Reputation: 11
I am newbie here I have the following code it goes well but when i give a special characters (@,%,* etc) as input it has to throw the exception , so how can i able to do that can somebody help me coz am novice programmer
/* code for checking the value*/
import java.io.BufferedReader;
import java.io.InputStreamReader;
public class CheckVal
{
public static void main(String args[])
{
int i=0;
double x=0;
System.out.println("Enter your angle");
try{
BufferedReader br=new BufferedReader(new InputStreamReader(System.in));
i=Integer.parseInt(br.readLine());
}
catch(Exception e)
{
System.out.println(e);
}
System.out.println(i);
x=Math.sin(Math.toRadians(i));
System.out.println(x);
if(x>=0 && x<=0.5)
{
ButtonBackground frame = new ButtonBackground("green");
//frame.setDefaultCloseOperation(EXIT_ON_CLOSE);
frame.pack();
frame.setLocationRelativeTo( null );
frame.setResizable(false);
frame.setVisible(true);
}
else{
ButtonBackground frame = new ButtonBackground("red");
//frame.setDefaultCloseOperation(EXIT_ON_CLOSE);
frame.pack();
frame.setLocationRelativeTo( null );
frame.setResizable(false);
frame.setVisible(true);
}
}
}
/code for buttonbackground/
import java.awt.*;
import javax.swing.*;
public class ButtonBackground extends JFrame
{
public ButtonBackground(String x)
{
setLayout( new FlowLayout() );
//JButton normal = new JButton(" ");
// add(normal);
if(x.equals("green")) {
JButton test1 = new JButton(" ")
{
@Override
public void paintComponent(Graphics g)

===============

■ WORK INSTRUCTION 1 ■
Answer these questions about the forum post.
(a) What message does the program print before reading any input?
(b) Which string is passed to ButtonBackground when x is at least 0 and at most 0.5?
(c) Which class does ButtonBackground extend?
■ WORK INSTRUCTION 2 ■
According to the code in the forum post, when does the program create a ButtonBackground frame with "red" instead of "green"? Explain in one to three sentences.
Use only the forum post to answer.

■ DATA UNDER STUDY ■
===============

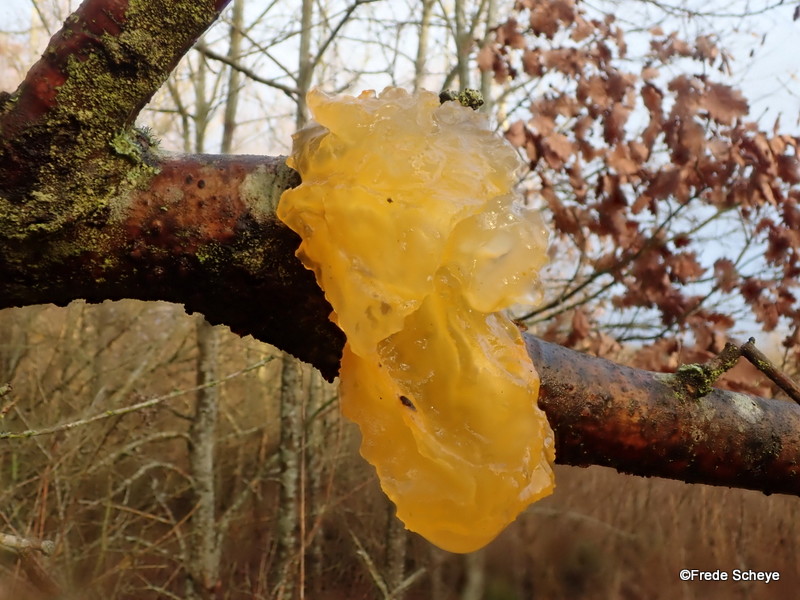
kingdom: Fungi
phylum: Basidiomycota
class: Tremellomycetes
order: Tremellales
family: Tremellaceae
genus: Tremella
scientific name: Tremella mesenterica
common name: gul bævresvamp
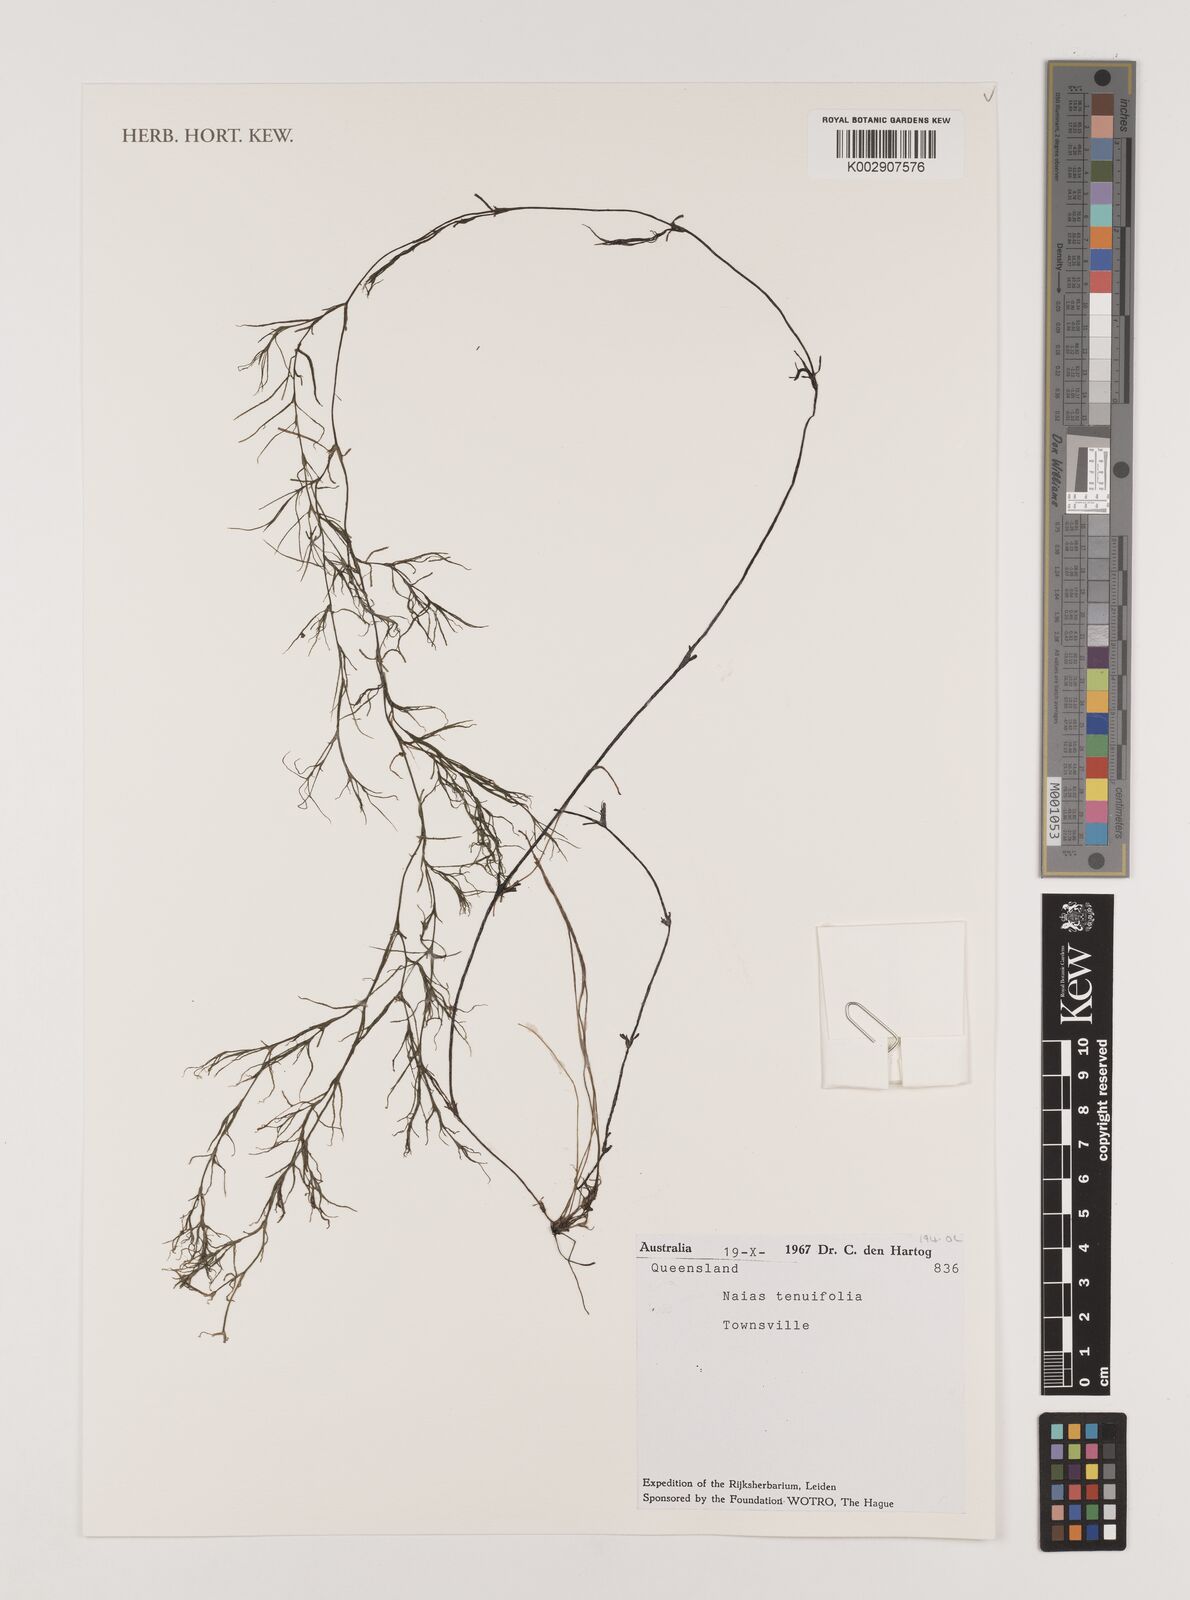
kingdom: Plantae
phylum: Tracheophyta
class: Liliopsida
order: Alismatales
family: Hydrocharitaceae
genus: Najas
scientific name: Najas tenuifolia
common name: Thin-leaved naiad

===============

■ EXERCISE OUTPUT 1 ■
(a) "Enter your angle"
(b) "green"
(c) JFrame

■ EXERCISE OUTPUT 2 ■
The program converts the entered angle to radians and stores its sine in x. It creates a "green" frame only when x is greater than or equal to 0 and less than or equal to 0.5. For any other value of x, the else branch creates a "red" frame.